> ТЕКСТ ДЛЯ ЧТЕНИЯ
_ _ _
Центр нейрореабилитации «Нейрокид» работает с апреля 2016 года, основные наши пациенты – дети с нарушениями опорно-двигательного аппарата, аутистический спектр, задержка развития, ДЦП. Авторская методика, которую мы разрабатываем сейчас, касается детей в возрасте до трех лет. Для реабилитации от трех лет мы применяем хорошо известные методики стимуляции той или иной мозговой зоны, состоящие из 500–600 упражнений. Главное здесь – диагностика и правильный поэтапный порядок прохождения упражнений. Разумеется, для каждого пациента формируется своя программа.
_ _ _
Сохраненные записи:
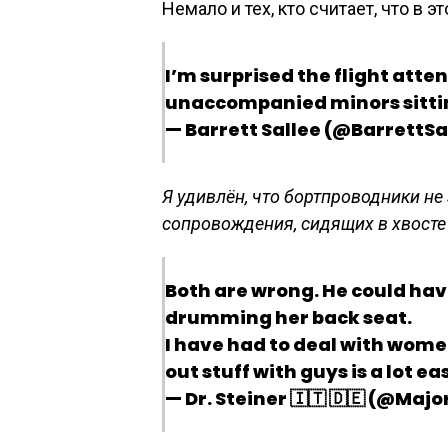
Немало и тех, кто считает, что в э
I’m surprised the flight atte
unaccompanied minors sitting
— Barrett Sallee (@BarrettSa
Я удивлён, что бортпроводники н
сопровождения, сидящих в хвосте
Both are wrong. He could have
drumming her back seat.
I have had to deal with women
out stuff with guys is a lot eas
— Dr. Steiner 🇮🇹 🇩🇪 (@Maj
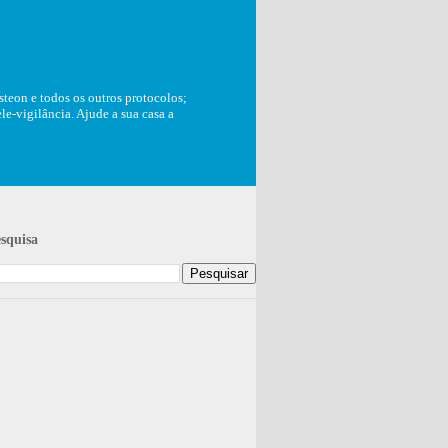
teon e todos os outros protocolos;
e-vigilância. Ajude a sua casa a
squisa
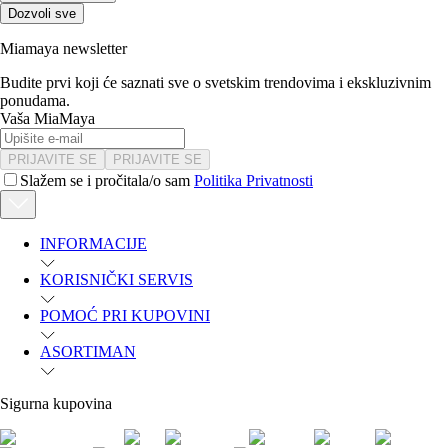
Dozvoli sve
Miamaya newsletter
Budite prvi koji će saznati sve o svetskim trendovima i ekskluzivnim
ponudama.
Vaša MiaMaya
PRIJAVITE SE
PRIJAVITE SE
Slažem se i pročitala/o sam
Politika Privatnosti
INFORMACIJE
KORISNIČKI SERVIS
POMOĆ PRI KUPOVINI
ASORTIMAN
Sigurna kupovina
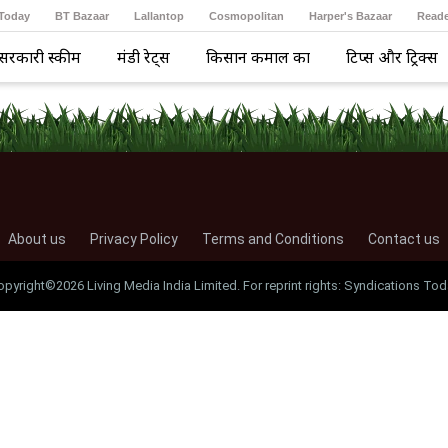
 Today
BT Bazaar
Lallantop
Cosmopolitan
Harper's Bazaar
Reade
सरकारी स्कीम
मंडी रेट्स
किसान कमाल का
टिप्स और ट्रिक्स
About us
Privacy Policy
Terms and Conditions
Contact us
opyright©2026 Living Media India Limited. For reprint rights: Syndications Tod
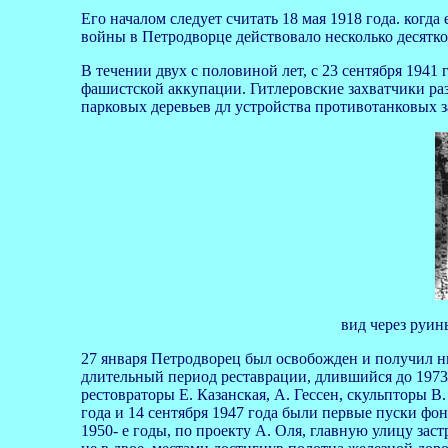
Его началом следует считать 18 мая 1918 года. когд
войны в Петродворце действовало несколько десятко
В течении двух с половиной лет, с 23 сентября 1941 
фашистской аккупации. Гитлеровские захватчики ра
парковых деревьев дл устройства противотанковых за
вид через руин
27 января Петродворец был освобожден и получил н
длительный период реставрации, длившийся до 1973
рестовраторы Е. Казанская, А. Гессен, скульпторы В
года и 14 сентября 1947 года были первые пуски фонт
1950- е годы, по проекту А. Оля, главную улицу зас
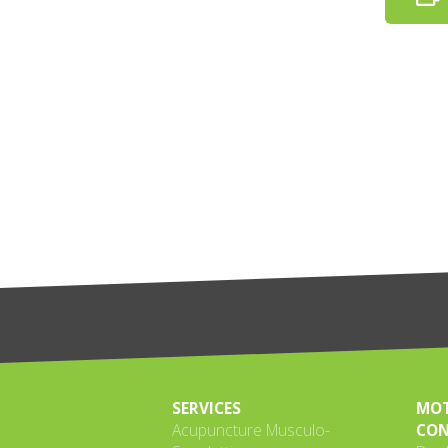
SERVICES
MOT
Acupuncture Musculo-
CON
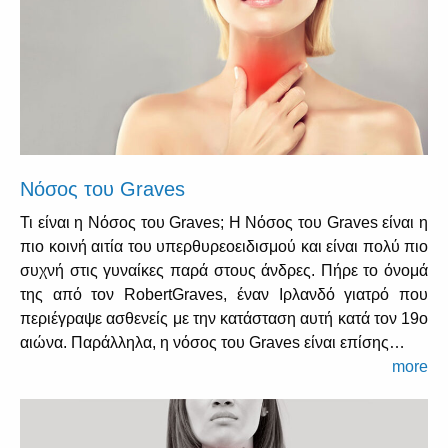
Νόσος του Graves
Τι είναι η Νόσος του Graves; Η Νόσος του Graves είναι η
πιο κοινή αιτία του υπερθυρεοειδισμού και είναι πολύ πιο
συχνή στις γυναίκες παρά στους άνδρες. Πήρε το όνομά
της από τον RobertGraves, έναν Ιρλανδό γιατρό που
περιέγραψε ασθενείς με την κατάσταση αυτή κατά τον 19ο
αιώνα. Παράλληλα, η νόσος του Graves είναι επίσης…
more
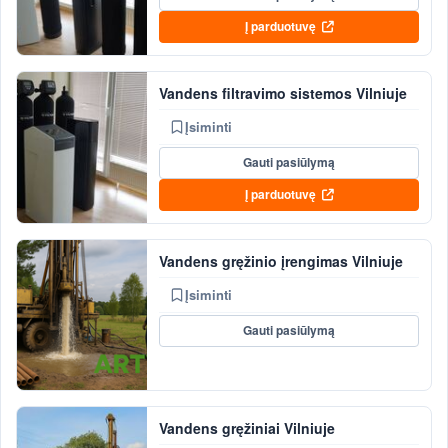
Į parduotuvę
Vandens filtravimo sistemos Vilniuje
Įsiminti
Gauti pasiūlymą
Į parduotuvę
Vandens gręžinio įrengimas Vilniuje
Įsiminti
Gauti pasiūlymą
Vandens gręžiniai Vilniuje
_ _ _
> ОПИСАНИЕ ЗАДАНИЯ
Перечислите все нарушения, с которыми, согласно тексту о центре «Нейрокид», приходят основные пациенты центра.

> РЕШЕНИЕ
Нарушения опорно-двигательного аппарата, аутистический спектр, задержка развития, ДЦП.